Showcase Your Technical Skills:Don’t shy away from listing your technical skills, especially in Python and any experience with RDF, OWL, or graph databases. We want to see how you can contribute to building intelligent data systems, so make it clear!

Apply Through Our Website:We encourage you to apply directly through our website. It’s the best way for us to receive your application and ensures you’re considered for the role. Plus, it shows us you’re keen on joining our team at Depixen!
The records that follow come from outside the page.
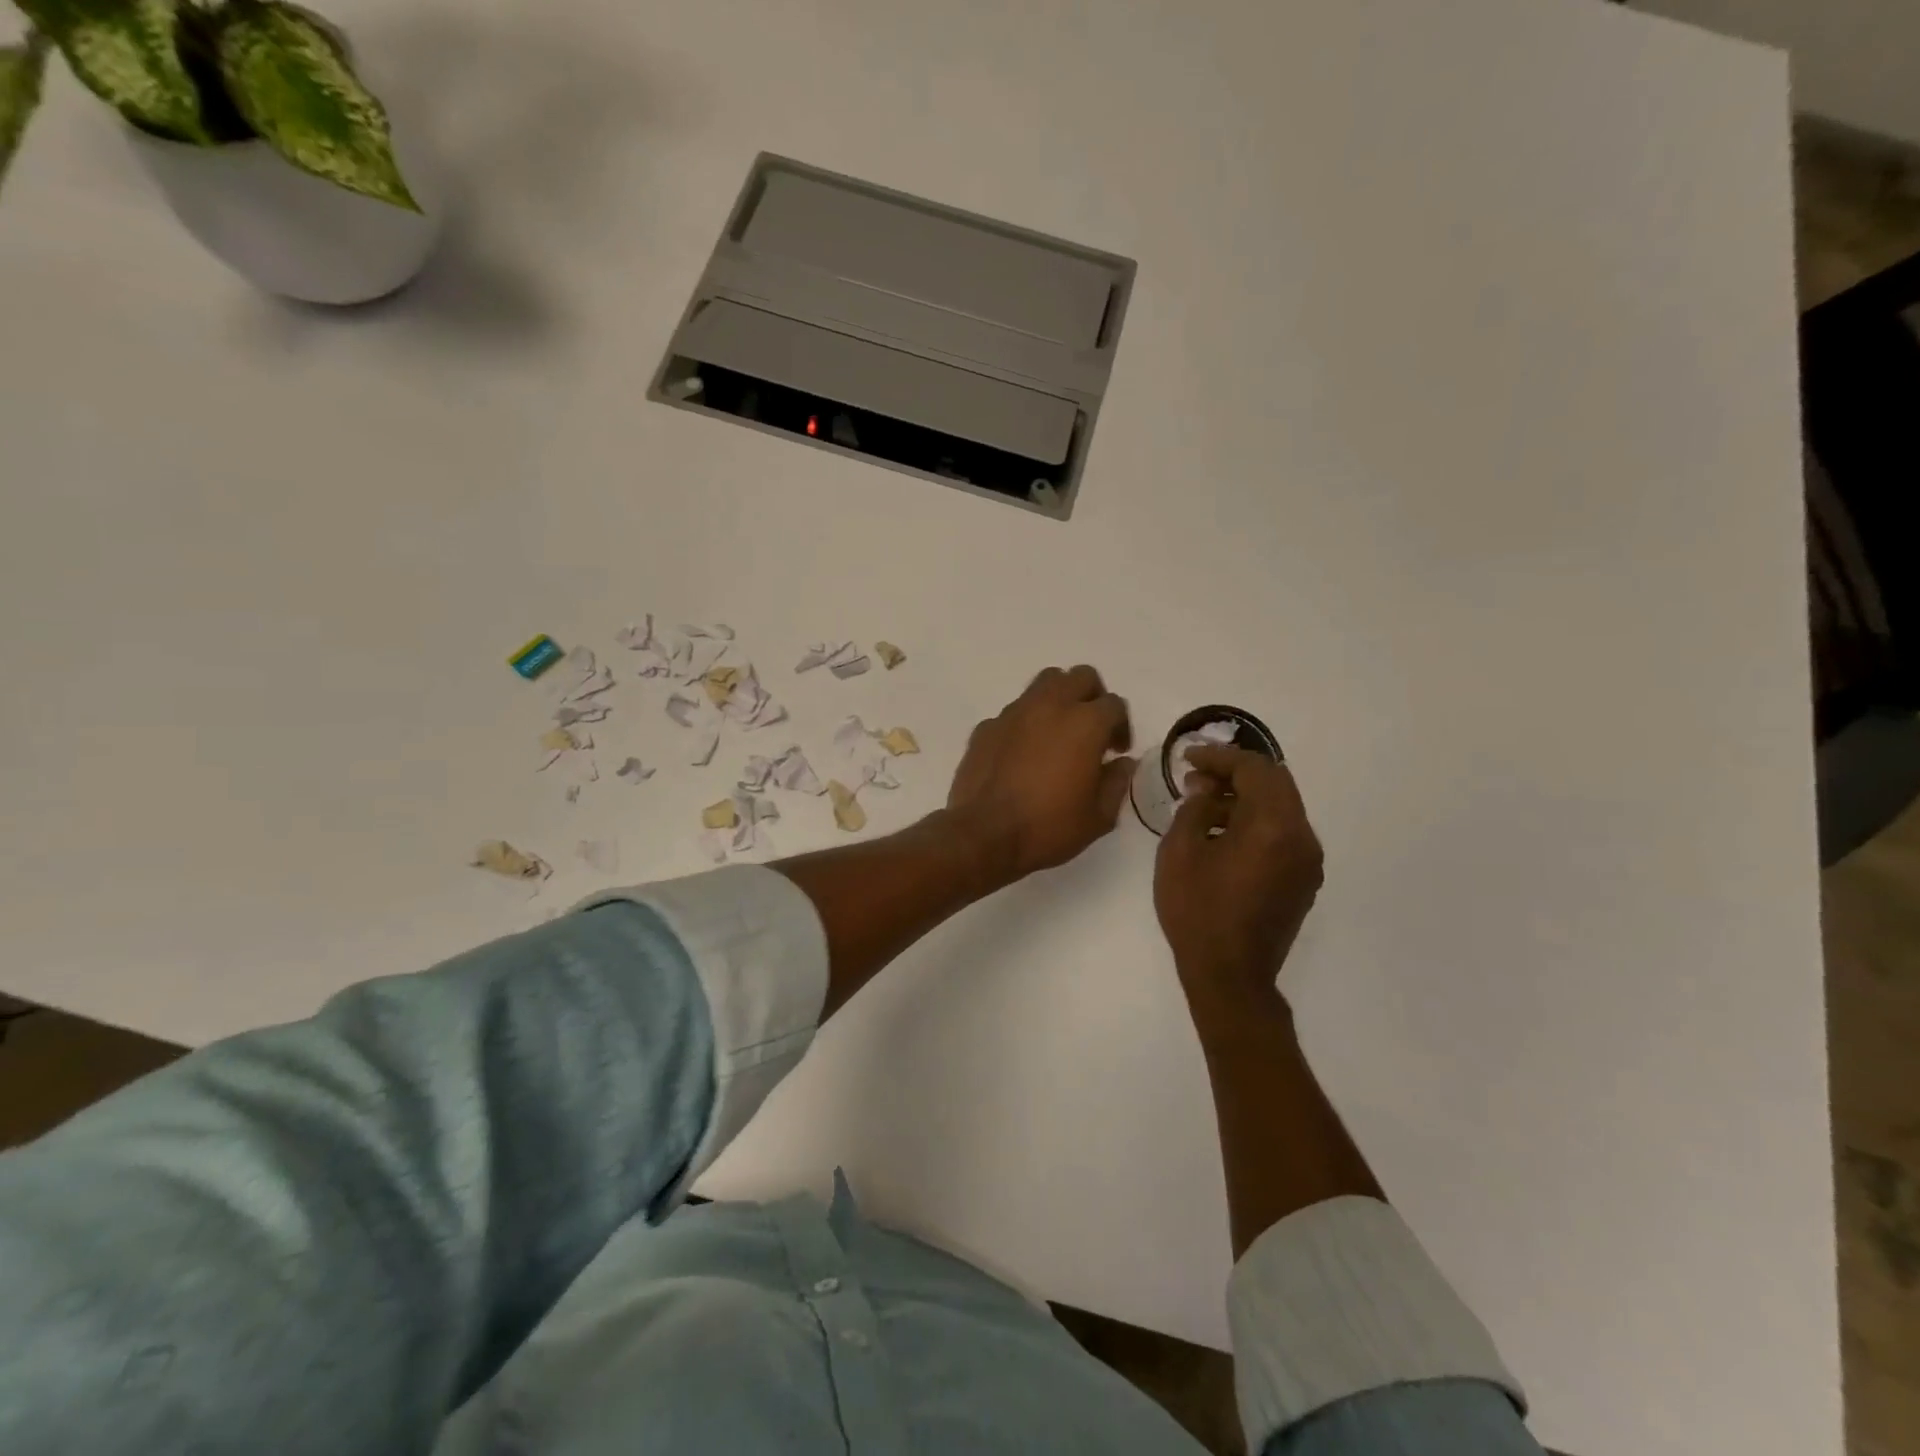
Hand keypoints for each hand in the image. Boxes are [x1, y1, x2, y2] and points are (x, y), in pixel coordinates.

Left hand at [947, 665, 1134, 882]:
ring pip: (1044, 683)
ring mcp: (1014, 712)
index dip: (1121, 726)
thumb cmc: (1048, 827)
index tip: (1115, 752)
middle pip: (1080, 677)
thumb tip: (1122, 763)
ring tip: (1057, 733)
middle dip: (1092, 697)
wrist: (984, 835)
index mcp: (1085, 723)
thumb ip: (1117, 782)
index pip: (1114, 704)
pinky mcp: (986, 726)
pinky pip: (1013, 713)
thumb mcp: (1099, 816)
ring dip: (1058, 700)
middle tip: (1091, 730)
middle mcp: (1050, 706)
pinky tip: (1022, 754)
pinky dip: (1025, 724)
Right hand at [1154, 745, 1323, 1017]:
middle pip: (1276, 782)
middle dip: (1236, 772)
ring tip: (1205, 805)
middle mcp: (1302, 837)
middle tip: (1198, 776)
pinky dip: (1257, 821)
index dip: (1219, 757)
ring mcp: (1308, 861)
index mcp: (1273, 826)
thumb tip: (1206, 788)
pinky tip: (1224, 834)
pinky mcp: (1304, 880)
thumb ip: (1195, 808)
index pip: (1254, 769)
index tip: (1188, 758)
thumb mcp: (1179, 852)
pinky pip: (1284, 833)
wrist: (1230, 976)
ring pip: (1282, 807)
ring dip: (1246, 797)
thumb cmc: (1197, 912)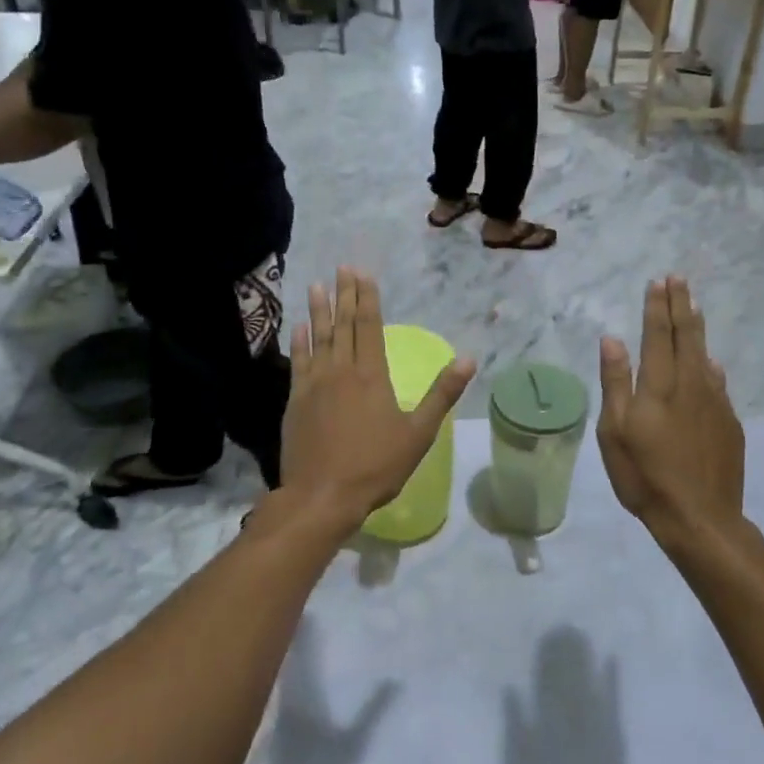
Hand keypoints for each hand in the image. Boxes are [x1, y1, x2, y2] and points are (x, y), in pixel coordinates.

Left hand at [282, 268, 475, 532]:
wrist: (322, 495)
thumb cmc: (376, 466)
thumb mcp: (419, 433)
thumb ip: (442, 394)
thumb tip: (468, 359)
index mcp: (372, 375)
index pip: (369, 326)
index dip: (367, 298)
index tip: (362, 273)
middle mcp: (341, 371)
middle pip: (344, 325)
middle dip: (344, 295)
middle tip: (342, 268)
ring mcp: (314, 385)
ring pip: (318, 338)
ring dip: (319, 311)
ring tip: (317, 285)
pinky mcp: (295, 401)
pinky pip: (298, 362)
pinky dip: (299, 342)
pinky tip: (299, 328)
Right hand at [597, 278, 746, 552]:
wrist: (700, 517)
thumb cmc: (645, 476)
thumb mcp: (614, 432)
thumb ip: (616, 383)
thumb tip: (612, 339)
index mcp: (660, 385)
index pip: (658, 334)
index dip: (657, 306)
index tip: (659, 281)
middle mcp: (691, 384)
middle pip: (687, 336)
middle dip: (681, 305)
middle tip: (680, 280)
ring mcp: (715, 403)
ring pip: (706, 355)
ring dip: (697, 328)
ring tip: (694, 308)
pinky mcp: (729, 423)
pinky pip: (718, 382)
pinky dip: (712, 365)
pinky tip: (712, 363)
How to prepare for a job interview at Depixen

Know Your Data Inside Out

Before the interview, dive deep into the types of data you'll be working with at Depixen. Familiarise yourself with structured, semi-structured, and unstructured data, as well as knowledge graphs. Being able to discuss specific examples of how you've handled similar data in the past will show your expertise.

Showcase Your Technical Skills

Make sure to highlight your Python skills and any experience you have with machine learning models. Be prepared to discuss the tools and frameworks you've used, especially those related to semantic AI and data quality automation. This is your chance to impress them with your technical prowess!

Understand the Industry Context

Since this role is focused on the construction industry, it’s crucial to understand the unique challenges and data types involved. Brush up on relevant standards, classifications, and domain knowledge that relate to construction products. This will help you connect your skills to their specific needs.

Prepare for Collaborative Scenarios

Collaboration is key in this role, so think about examples where you've worked with cross-functional teams. Be ready to discuss how you’ve turned business requirements into technical solutions, and how you communicate complex ideas to non-technical stakeholders. This will demonstrate your ability to work effectively within their team.